Again missing from this benevolent discussion of MEHC's prospects is any discussion of how a company largely in the business of transporting a commodity plans to maintain the kind of profit margin that Mr. Buffet and his shareholders expects (MEHC also owns a significant residential real estate business, whose description I have not included). But there is one thing insurance and natural gas pipeline companies have in common: they are subject to many layers of regulation and service markets in which competition is low because of political considerations. And there is little dispute among economists that a major source of barriers to entry is regulation.
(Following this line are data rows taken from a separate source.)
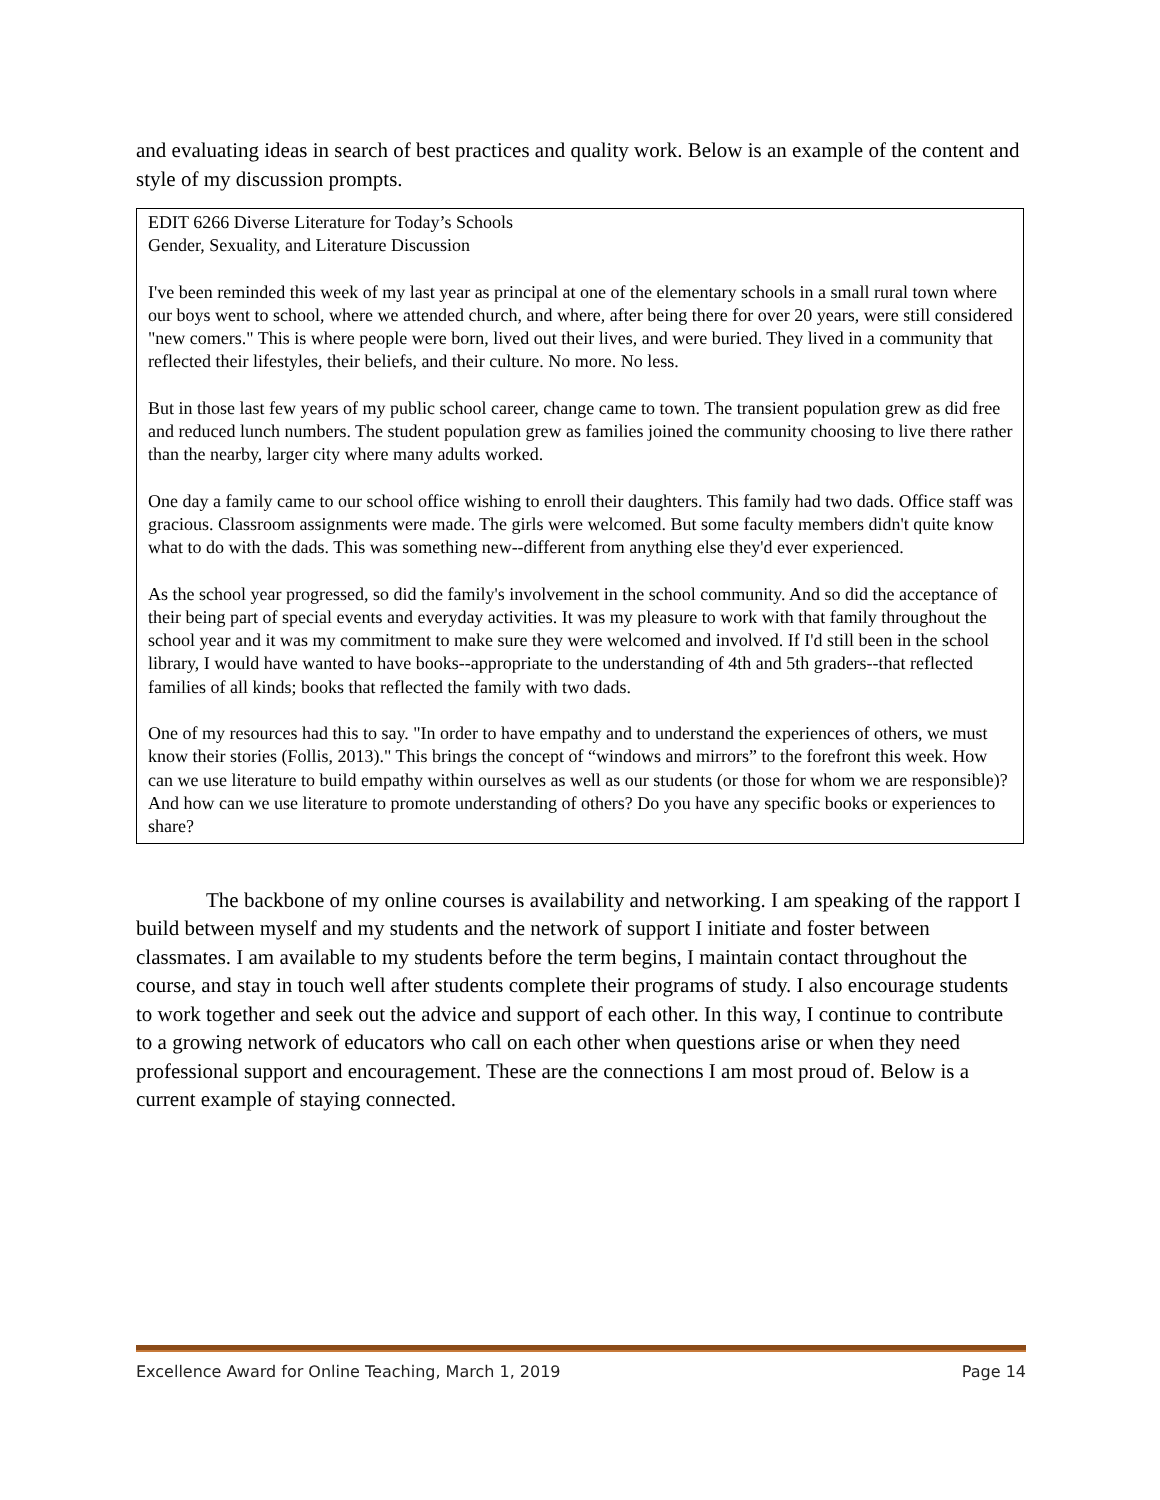and evaluating ideas in search of best practices and quality work. Below is an example of the content and style of my discussion prompts.
EDIT 6266 Diverse Literature for Today’s Schools
Gender, Sexuality, and Literature Discussion
I've been reminded this week of my last year as principal at one of the elementary schools in a small rural town where our boys went to school, where we attended church, and where, after being there for over 20 years, were still considered "new comers." This is where people were born, lived out their lives, and were buried. They lived in a community that reflected their lifestyles, their beliefs, and their culture. No more. No less.
But in those last few years of my public school career, change came to town. The transient population grew as did free and reduced lunch numbers. The student population grew as families joined the community choosing to live there rather than the nearby, larger city where many adults worked.
One day a family came to our school office wishing to enroll their daughters. This family had two dads. Office staff was gracious. Classroom assignments were made. The girls were welcomed. But some faculty members didn't quite know what to do with the dads. This was something new--different from anything else they'd ever experienced.
As the school year progressed, so did the family's involvement in the school community. And so did the acceptance of their being part of special events and everyday activities. It was my pleasure to work with that family throughout the school year and it was my commitment to make sure they were welcomed and involved. If I'd still been in the school library, I would have wanted to have books--appropriate to the understanding of 4th and 5th graders--that reflected families of all kinds; books that reflected the family with two dads.
One of my resources had this to say. "In order to have empathy and to understand the experiences of others, we must know their stories (Follis, 2013)." This brings the concept of “windows and mirrors” to the forefront this week. How can we use literature to build empathy within ourselves as well as our students (or those for whom we are responsible)? And how can we use literature to promote understanding of others? Do you have any specific books or experiences to share?
The backbone of my online courses is availability and networking. I am speaking of the rapport I build between myself and my students and the network of support I initiate and foster between classmates. I am available to my students before the term begins, I maintain contact throughout the course, and stay in touch well after students complete their programs of study. I also encourage students to work together and seek out the advice and support of each other. In this way, I continue to contribute to a growing network of educators who call on each other when questions arise or when they need professional support and encouragement. These are the connections I am most proud of. Below is a current example of staying connected.
Excellence Award for Online Teaching, March 1, 2019 Page 14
Could it be that Mr. Buffet's insurance and gas pipeline revenues depend on Berkshire Hathaway being able to continue to overcharge customers relative to an efficient, competitive market, and therefore on Mr. Buffett's and Berkshire Hathaway’s political influence? Of course, insurance and gas pipeline markets can be made efficient, or close to it. But would one expect Mr. Buffett and Berkshire-Hathaway will favor or disfavor regulatory reforms that would tend to make markets efficient? How about in California, for example, a major area served by Mr. Buffett's new pipeline?
What would a dependency on supra-competitive profits do to one's understanding of what one commentator has called "Warren Buffett's growing network, a formidable collection of corporate heads, financiers, money managers and celebrities, ... profitable connections that have been one key to Mr. Buffett's success." The comments continue:
The innermost circle ... now numbers almost 60, [and] gets together once every two years for a retreat led by Mr. Buffett. .... The conclaves ... fall somewhere between group therapy and a huge board meeting of "Buffett Inc." .... With corporate competitors and independent investors getting together, the sessions could raise antitrust or other tricky issues. But "no one wants to talk about things that could be a possible problem," says Mr. Tisch. "They won't do that. These people are too smart."
Still, Mr. [Bill] Gates, a first-time retreat guest this year, tells of a cruise around Victoria's inner harbor where he says Mr. Tisch, Mr. Buffett and Mr. Murphy talked at length about "issues of price and valuation in media." Among other things, Mr. Gates says, "they were talking about where ad rates are going, and where they should be."
Legal experts consider such conversations "a gray area of antitrust," says Garth Saloner, an antitrust specialist at Stanford University's Graduate School of Business. "To prosecute that kind of thing, you need to show they agreed, whether explicitly or implicitly, to some course of action. That's hard to prove."